Dataset_S02.csv: Gene expression status
A comma-separated values file containing gene expression status for all genes in all organisms. Expression status is determined by a gene having >1 RPKM (reads per kilobase of gene length per million reads of an organism) in more than one sample of a given treatment. Column names are composed of the string “exp_” followed by an abbreviation of the organ type and the rhizobia strain treatment. The abbreviation “nodp” indicates nodules from hosts inoculated with nematodes, and the abbreviation “nodm” indicates nodules from hosts without nematode inoculation. “21” indicates rhizobial strain USDA1021 and “22” indicates rhizobial strain WSM1022. The abbreviation “gano” indicates the combination of galls and nodules, the abbreviation “garo” indicates the combination of galls and roots, and the abbreviation “noro” indicates the combination of nodules from hosts infected and roots.
Dataset_S03.csv: Differential expression analysis for Medicago truncatula
A comma-separated values file containing the results of all DESeq2 differential expression analyses for M. truncatula genes. Column names are composed of a prefix and a suffix separated by a period. Each prefix corresponds to one of the models detailed in Table S3. Suffixes are as follows: “baseMean” indicates the mean of normalized expression across all sample types; “ns_LFC” indicates the log fold change base 2 of the normalized expression across the contrast specified by the model in Table S3; “ns_SE” indicates the standard error of the log fold change estimate; “padj” indicates the p-value of the likelihood ratio test used to determine if the log fold change is significantly different from zero adjusted with false discovery rate correction. The final column, entitled NCR, indicates whether a gene is a nodule-specific cysteine-rich protein.
Dataset_S04.csv: Differential expression analysis for Ensifer meliloti
A comma-separated values file containing the results of all DESeq2 differential expression analyses for all E. meliloti genes. Column naming convention follows the same pattern as described in Dataset 3.
Dataset_S05.csv: Differential expression analysis for Meloidogyne hapla
A comma-separated values file containing the results of all DESeq2 differential expression analyses for all M. hapla genes. Column naming convention follows the same pattern as described in Dataset 3.
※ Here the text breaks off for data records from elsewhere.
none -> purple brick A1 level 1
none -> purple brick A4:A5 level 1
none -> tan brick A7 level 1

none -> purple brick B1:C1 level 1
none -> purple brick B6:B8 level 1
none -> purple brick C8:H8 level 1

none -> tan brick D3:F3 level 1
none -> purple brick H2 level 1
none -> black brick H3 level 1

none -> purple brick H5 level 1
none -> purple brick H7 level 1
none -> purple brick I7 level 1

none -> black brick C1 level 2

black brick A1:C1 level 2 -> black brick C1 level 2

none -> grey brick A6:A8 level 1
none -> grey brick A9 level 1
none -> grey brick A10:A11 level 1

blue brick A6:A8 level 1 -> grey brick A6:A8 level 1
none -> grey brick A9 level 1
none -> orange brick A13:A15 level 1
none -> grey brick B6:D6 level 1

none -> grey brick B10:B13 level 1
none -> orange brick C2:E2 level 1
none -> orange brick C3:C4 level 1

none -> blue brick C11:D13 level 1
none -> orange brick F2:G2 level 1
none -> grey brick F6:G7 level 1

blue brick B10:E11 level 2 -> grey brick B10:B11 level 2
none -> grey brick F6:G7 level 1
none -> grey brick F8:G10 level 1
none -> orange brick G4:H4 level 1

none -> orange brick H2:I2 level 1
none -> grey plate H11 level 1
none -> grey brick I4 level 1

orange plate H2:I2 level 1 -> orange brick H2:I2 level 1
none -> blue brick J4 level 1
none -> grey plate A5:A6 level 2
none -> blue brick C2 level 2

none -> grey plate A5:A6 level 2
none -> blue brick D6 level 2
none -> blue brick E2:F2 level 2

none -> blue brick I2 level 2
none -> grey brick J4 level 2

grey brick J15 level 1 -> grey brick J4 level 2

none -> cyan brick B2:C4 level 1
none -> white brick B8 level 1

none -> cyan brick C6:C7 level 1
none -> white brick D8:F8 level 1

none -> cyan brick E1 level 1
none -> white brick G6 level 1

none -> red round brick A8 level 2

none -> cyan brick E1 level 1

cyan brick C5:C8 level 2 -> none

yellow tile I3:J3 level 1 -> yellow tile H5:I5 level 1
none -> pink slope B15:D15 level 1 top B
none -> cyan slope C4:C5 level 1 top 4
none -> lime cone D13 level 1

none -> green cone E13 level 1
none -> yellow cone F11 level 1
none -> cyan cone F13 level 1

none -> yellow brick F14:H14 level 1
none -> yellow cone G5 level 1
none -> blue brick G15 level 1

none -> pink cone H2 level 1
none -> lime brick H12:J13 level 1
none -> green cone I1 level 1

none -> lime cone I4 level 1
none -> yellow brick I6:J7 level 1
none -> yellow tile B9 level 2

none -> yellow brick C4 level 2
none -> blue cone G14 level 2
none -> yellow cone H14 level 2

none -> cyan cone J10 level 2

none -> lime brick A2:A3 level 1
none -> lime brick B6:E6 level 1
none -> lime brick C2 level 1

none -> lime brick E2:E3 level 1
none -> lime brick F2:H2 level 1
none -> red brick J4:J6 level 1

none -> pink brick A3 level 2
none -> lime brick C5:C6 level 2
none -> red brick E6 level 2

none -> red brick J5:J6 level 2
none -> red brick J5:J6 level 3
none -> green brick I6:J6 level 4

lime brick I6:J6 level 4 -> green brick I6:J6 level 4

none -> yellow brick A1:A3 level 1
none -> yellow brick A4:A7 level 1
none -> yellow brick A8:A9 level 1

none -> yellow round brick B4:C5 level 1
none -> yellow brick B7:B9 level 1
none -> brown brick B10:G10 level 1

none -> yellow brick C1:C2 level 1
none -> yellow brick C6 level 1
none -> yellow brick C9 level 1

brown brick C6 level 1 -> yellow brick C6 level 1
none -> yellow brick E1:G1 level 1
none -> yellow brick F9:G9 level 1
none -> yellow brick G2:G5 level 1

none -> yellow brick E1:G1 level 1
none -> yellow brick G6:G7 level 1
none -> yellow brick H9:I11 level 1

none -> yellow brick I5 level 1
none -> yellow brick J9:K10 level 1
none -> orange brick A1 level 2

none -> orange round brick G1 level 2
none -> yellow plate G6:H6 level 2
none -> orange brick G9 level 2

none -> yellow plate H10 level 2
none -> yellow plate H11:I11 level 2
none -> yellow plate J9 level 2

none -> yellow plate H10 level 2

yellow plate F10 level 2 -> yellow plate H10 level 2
Dataset_S06.csv: Gene Ontology overrepresentation analysis
A comma-separated values file containing all Gene Ontology overrepresentation analysis results. These results are the output of the enrichGO function in the clusterprofiler R package.
Sharing/Access information
Links to other publicly accessible locations of the data:
Data was derived from the following sources:
- Raw read data was uploaded to the Sequence Read Archive under BioProjectID PRJNA1090526
Code/Software
All code is available at the GitHub address linked above, and all software specifications are outlined in the manuscript associated with this submission.